WHAT IS EXPECTED:
Repeat verbatim the lines of the data below, beginning with the line containing "Side events took" and continuing to the end.

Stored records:
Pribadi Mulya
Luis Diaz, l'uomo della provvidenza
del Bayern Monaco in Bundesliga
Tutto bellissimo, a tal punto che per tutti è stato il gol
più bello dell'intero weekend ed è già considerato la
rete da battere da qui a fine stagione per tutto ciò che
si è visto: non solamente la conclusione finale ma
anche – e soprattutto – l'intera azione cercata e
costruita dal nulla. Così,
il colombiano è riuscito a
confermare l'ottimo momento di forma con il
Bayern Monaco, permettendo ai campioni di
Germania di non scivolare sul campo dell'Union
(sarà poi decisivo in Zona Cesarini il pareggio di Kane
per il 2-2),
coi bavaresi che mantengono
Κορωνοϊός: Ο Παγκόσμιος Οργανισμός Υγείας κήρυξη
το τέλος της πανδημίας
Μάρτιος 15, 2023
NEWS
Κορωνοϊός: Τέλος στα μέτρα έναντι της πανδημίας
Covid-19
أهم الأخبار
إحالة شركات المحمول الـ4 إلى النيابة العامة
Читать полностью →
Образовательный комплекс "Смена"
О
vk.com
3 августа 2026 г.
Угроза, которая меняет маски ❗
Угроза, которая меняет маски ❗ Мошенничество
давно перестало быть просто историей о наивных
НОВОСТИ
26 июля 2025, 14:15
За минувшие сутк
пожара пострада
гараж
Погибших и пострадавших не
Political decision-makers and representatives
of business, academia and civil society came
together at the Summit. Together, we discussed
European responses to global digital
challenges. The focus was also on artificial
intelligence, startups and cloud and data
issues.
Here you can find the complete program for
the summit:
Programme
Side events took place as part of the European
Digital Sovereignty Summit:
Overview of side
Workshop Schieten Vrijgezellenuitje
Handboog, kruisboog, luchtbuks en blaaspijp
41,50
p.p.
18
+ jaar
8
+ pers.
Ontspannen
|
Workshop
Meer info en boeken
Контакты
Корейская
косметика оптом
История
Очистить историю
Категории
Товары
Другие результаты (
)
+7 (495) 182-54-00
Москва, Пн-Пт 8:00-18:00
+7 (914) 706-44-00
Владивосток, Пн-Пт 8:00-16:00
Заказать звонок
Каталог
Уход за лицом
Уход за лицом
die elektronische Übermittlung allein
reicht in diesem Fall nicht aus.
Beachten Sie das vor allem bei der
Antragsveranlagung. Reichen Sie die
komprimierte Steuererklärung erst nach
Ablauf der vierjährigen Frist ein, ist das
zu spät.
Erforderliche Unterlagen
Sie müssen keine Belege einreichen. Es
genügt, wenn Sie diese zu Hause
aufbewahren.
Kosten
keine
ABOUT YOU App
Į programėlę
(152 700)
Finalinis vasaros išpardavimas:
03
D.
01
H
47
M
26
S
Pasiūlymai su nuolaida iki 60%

RESULT FOR THIS TASK:
Side events took place as part of the European
Digital Sovereignty Summit:
Overview of side
Workshop Schieten Vrijgezellenuitje
Handboog, kruisboog, luchtbuks en blaaspijp
41,50
p.p.
18
+ jaar
8
+ pers.
Ontspannen
|
Workshop
Meer info en boeken
Контакты
Корейская
косметика оптом
История
Очистить историю
Категории
Товары
Другие результаты (
)
+7 (495) 182-54-00
Москва, Пн-Пт 8:00-18:00
+7 (914) 706-44-00
Владивосток, Пн-Пт 8:00-16:00
Заказать звонок
Каталог
Уход за лицом
Уход за лицом
die elektronische Übermittlung allein
reicht in diesem Fall nicht aus.
Beachten Sie das vor allem bei der
Antragsveranlagung. Reichen Sie die
komprimierte Steuererklärung erst nach
Ablauf der vierjährigen Frist ein, ist das
zu spät.
Erforderliche Unterlagen
Sie müssen keine Belege einreichen. Es
genügt, wenn Sie diese zu Hause
aufbewahren.
Kosten
keine
ABOUT YOU App
Į programėlę
(152 700)
Finalinis vasaros išpardavimas:
03
D.
01
H
47
M
26
S
Pasiūlymai su nuolaida iki 60%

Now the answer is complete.